I would just like to start with a disclaimer, that I do in fact love my daycare. The facility is great, the people are great and I would recommend it to anyone.
Today, however I hate daycare, all daycares in general.
I hate that we stuff a bunch of germ loving kids in a building and then just sit back and wait to see what kind of super bacteria we can create. I hate that whenever I take Charlie to the doctor that I get the "oh that explains it" face whenever I tell them he goes to daycare.
I hate that he had one consistent ear infection for the whole month of July that ultimately resulted in a ruptured ear drum because the bacteria that was living in there was resistant to every antibiotic we tried. I hate the rare days that I go to pick him up and find him crying. I hate that Monday they thought he had pink eye (because it was going around) and then today they call to tell me they think he has hand, foot and mouth disease (something that frankly sounds like it was named in the middle ages). He did not turn out to have pink eye, but does in fact have hand, foot and mouth.
I hate that this has been a hard month for Charlie. Up until now he has loved daycare. He could have cared less when Tony and I dropped him off in the morning, and most afternoons I had to pull him away from his friends or his toy and essentially force him to come home with me.

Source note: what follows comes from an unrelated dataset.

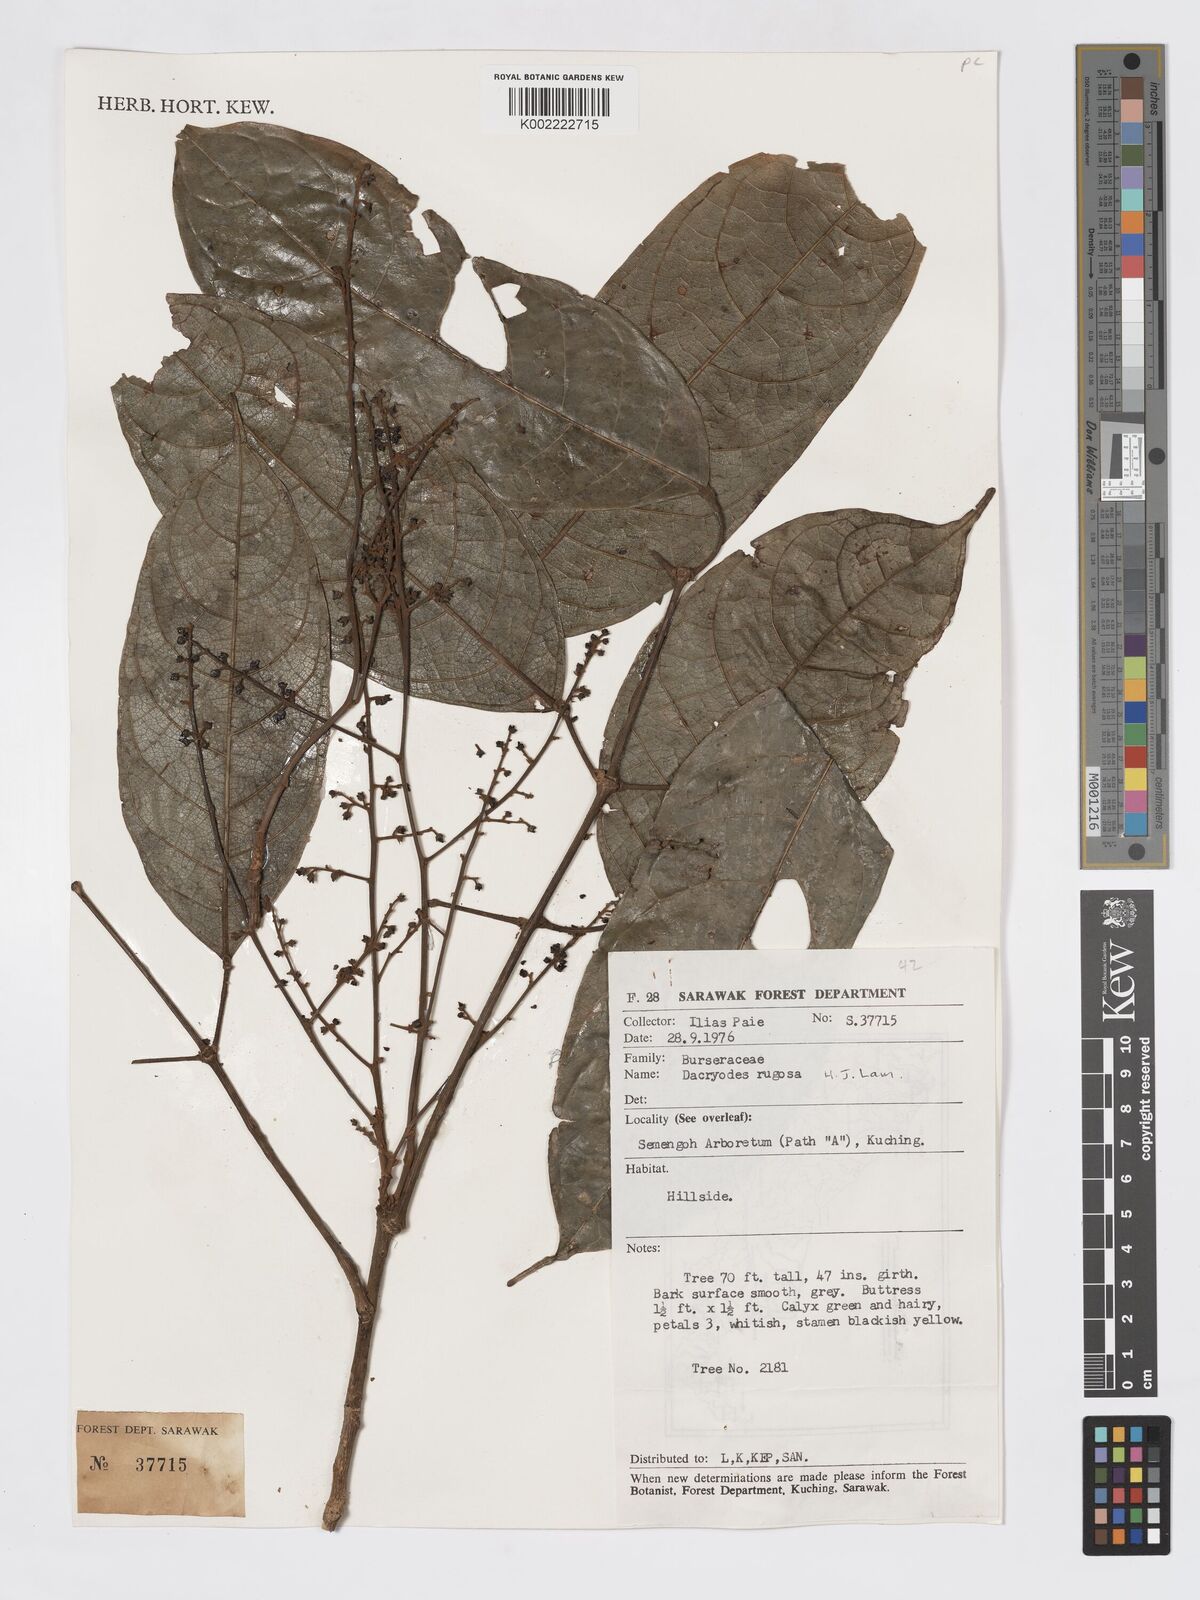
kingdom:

He made the move to the toddler room this month and while it`s a great thing for him socially, as he now has kids his own age to play with, the change in nap schedule and the sheer increase in daily activities has realy worn him out. Him being super worn out only increases the likelihood that he has a night terror, and it`s awful feeling like you can`t help prevent his night terrors, because most days of the week you aren`t in charge of his nap schedule.
He is super eager to leave when I pick him up. He runs to me and gives me a hug, which makes me feel great, but then he impatiently stands pointing at the door instructing me to get him the hell out of there (or at least that is what I imagine him saying).
He cried last week when I had to drop him off in the morning, and it was awful- I hated that too.
I love my job, and I`m happy I get to be a mom and a professional, but today I hate daycare.